Panelists at last week’s forum held at Swen Parson Hall said today’s law students have a tough road ahead.

The panel, titled “The Law School Experience: Before, During and After,” was presented Thursday night by the NIU Hispanic Law Student Association.

“Many students get down when the work gets hard and feel like giving up, but this panel is proof of how all the hard work can pay off,” said Maria del Carmen Rodriguez, public relations officer for the Hispanic Law Student Association and a second-year law student.

“Students have trouble adjusting to law school sometimes because it’s a whole new world in terms of the academic workload and types of students,” said Lenore Whitman, a second-year law student.

The panelists hammered home these points throughout the evening as well as many other pieces of information.

“Law students, especially in the first year, will feel like their school is trying to squeeze them out,” said David Delgado, a panelist and a newly elected circuit court judge. “In fact, a lot of the bigger law schools try to do just that.”

He said after adjusting to the difficulties during the first year of law school, the determination and discipline you learn from the experience will get a person through the next years of schooling.

Panelist Juan Soliz, a state legislator, pointed out that minority students must excel two to three times more than non-minorities to get recognition. “If you work hard and your heart is in the right place, you will win in the end,” he said.

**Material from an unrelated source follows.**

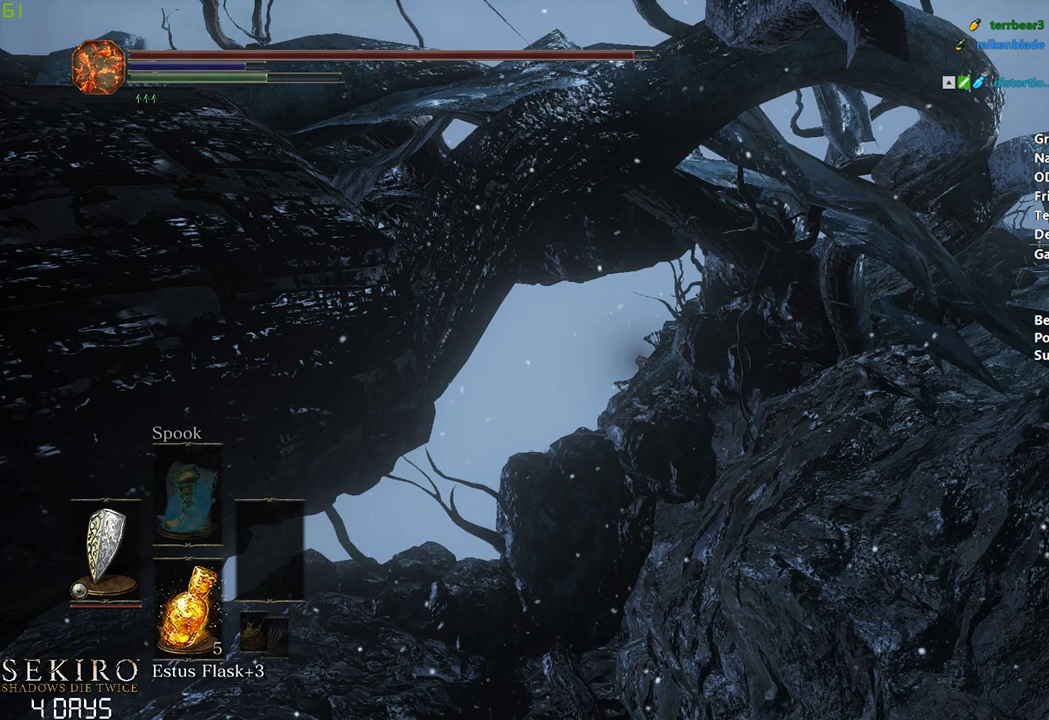
{"buttons": ["B"], "left_stick": "center", "right_stick": "center", "events": []}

“A law student must learn the law culture that exists at law schools because at these schools there is a different language and environment that goes along with the education,” said panelist and NIU Law Professor Guadalupe Luna.

Panelist Judge Keith Brown said he entered the law profession not for the more common reasons of wealth and power. “I decided to become a judge not for the money aspect, but to promote equality and integrity in my county,” he said.

“Through the law profession, I wanted to give back to the community, but being a public defender you learn the hard realities of the profession that law school can not teach you,” said panelist Ramon Ocasio, an attorney from the Attorney General’s office.

Panelist and attorney James Rosas said obtaining computer skills is highly recommended to those going in the law profession. “Law students will spend a lot of time studying because no matter what law school you go to the competition will be fierce,” he said.